The new policy also includes the concept of natural selection, the idea that advantageous traits increase in a population over time. The revised standards, however, no longer contain language recommended by science educators that described evolution by natural selection as "a broad unifying theoretical framework in biology." Concepts such as the big bang theory, which hold that the universe was born from a vast explosion, were also deleted according to a New York Times report.
According to the Associated Press, the Kansas school board policy goes so far as to directly contradict a decree made last year by the National Academy of Sciences that evolution must be taught in public schools if children are to understand biology at all.
The organization issued a guidebook for teachers, parents, and school administrators that asserted: "There is no debate within the scientific community over whether evolution has occurred, and there is no evidence that evolution has not occurred."

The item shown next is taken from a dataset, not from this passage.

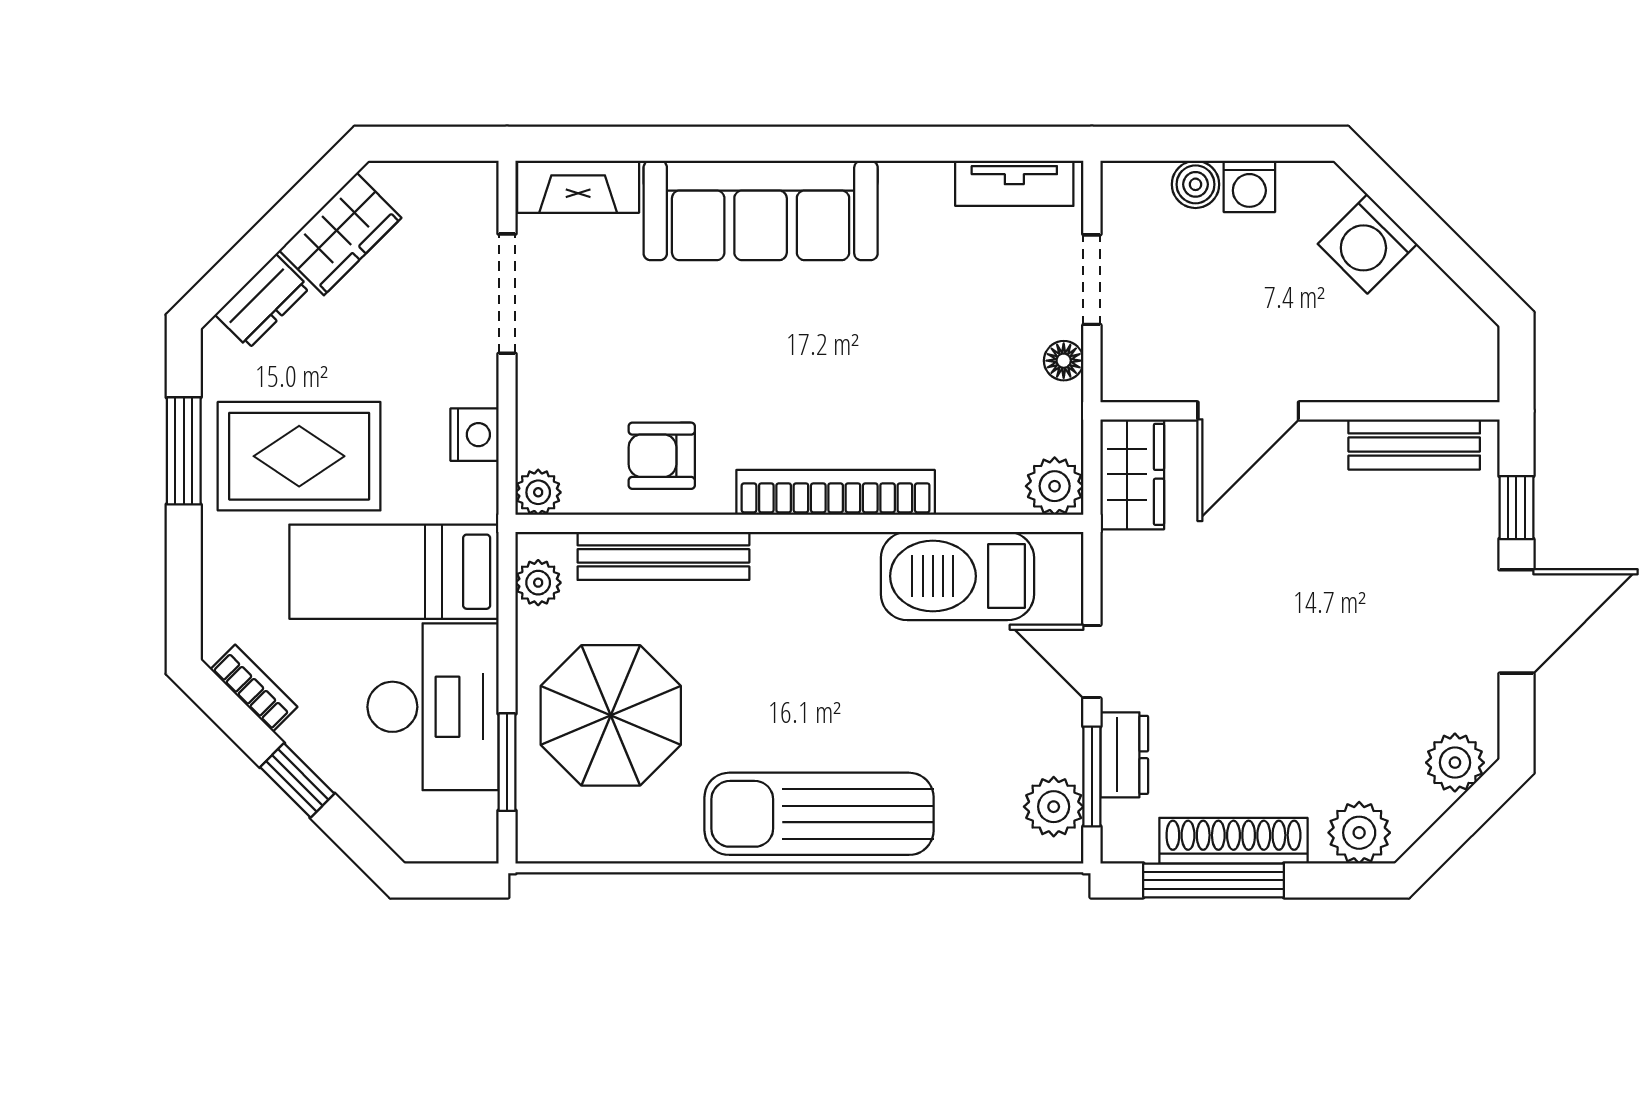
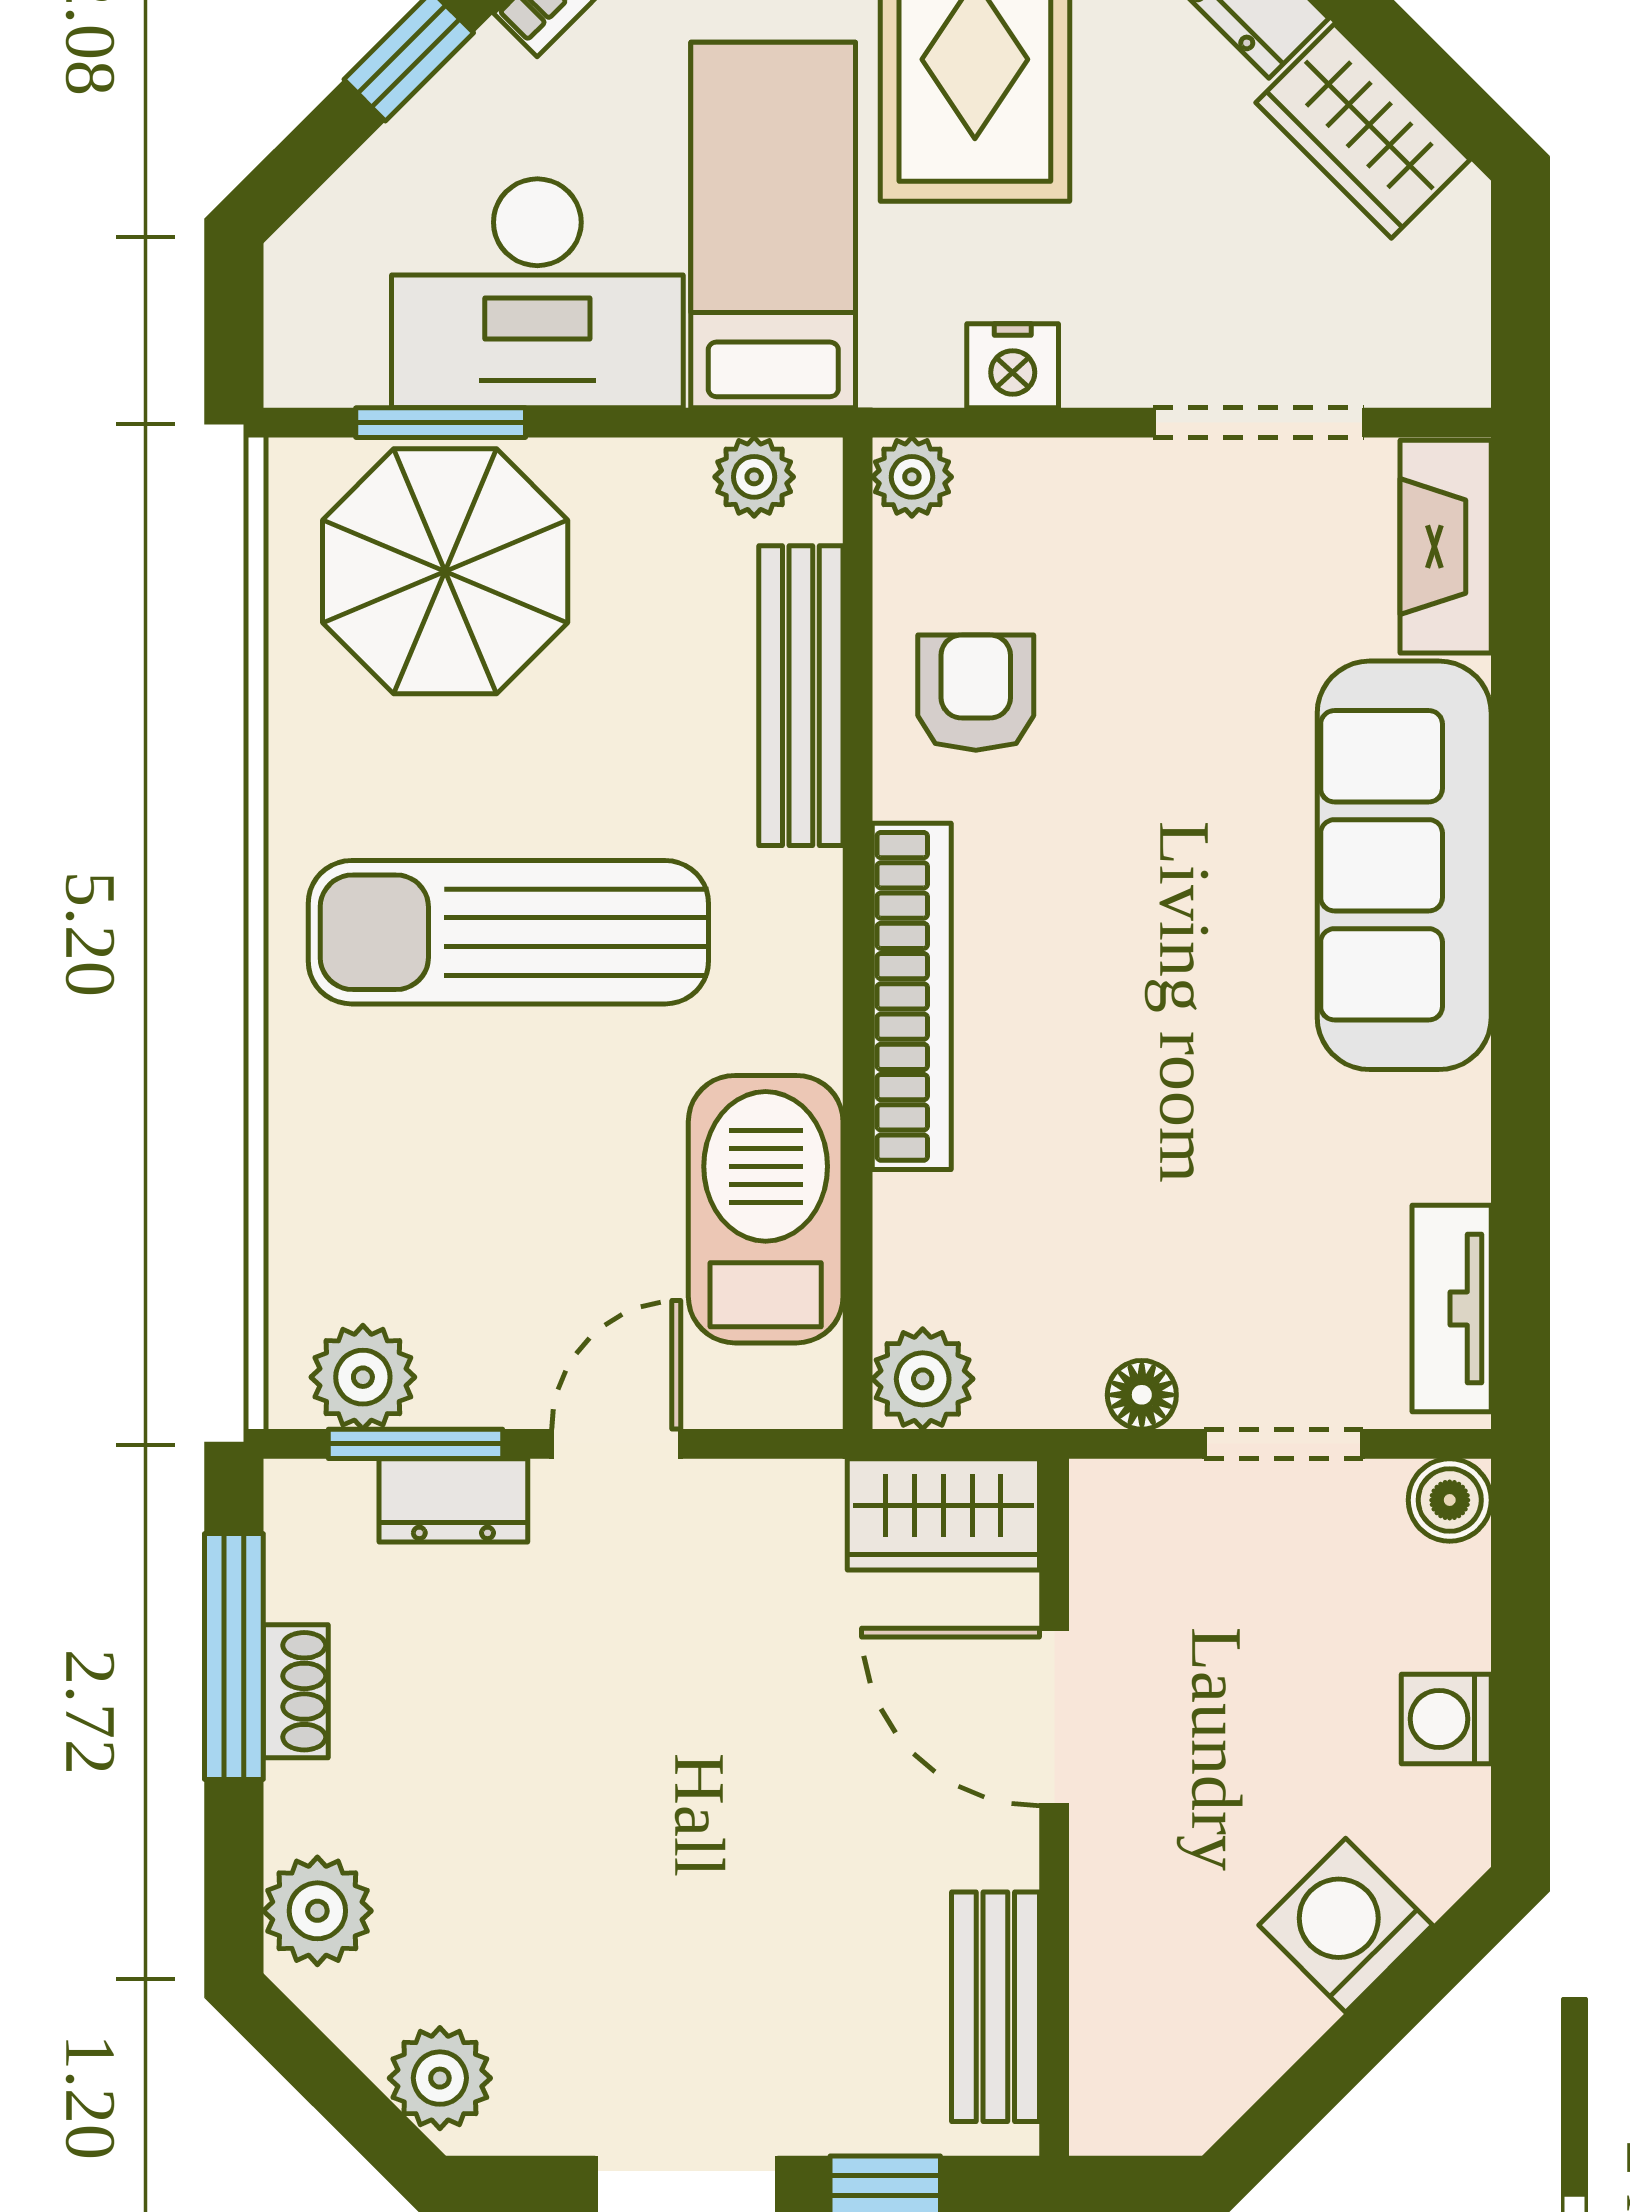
boiler: (1195, 184) -> (1450, 1500), moved
parasol: (611, 715) -> (445, 571), moved
sun lounger: (819, 814) -> (508, 932), moved, turned -90
shoe rack: (1233, 841) -> (296, 1691), width x0.51, depth x0.81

The board's decision was met by criticism from the governor to watchdog groups arguing for the separation of church and state.
Kansas Republican Gov. Bill Graves described the board's action as "a terrible, tragic, embarrassing solution to a problem that didn't exist," the Associated Press reported. And The Washington Post reported that Graves has threatened to support an effort to abolish the board of education.
Board member Janet Waugh of Kansas City, a Democrat, said the new standards will put Kansas students at a disadvantage with students from other states on college entrance exams.
Americans United for Separation of Church and State has threatened to sue the Kansas State Board of Education if it decides the standards favor creationism.
But Steven Abrams, a Kansas school board member and leader of the movement to remove evolution from the state curricula, said the debate is about science, not the Bible or separation of church and state.
"Kids should be studying science, basic facts that can be measured and observed," Abrams told The Washington Post. "Evolution is not good science and shouldn't be taught in schools."
Phillip Johnson, a law professor at the University of California at Berkeley, who fathered the intelligent design argument, agrees that the theory of evolution is constructed on bad science and bad philosophy. He says the only way scientific evidence supports evolution is if the evidence is interpreted through a materialist philosophy whereby the creation began with particles in mindless motion rather than with the Creator.
Ostrander predicted the evolution theory will "one day come to an end if for no other reason than the fact there is a telltale lack of historically provided evidence, for its truthfulness, for its genuine fit with reality."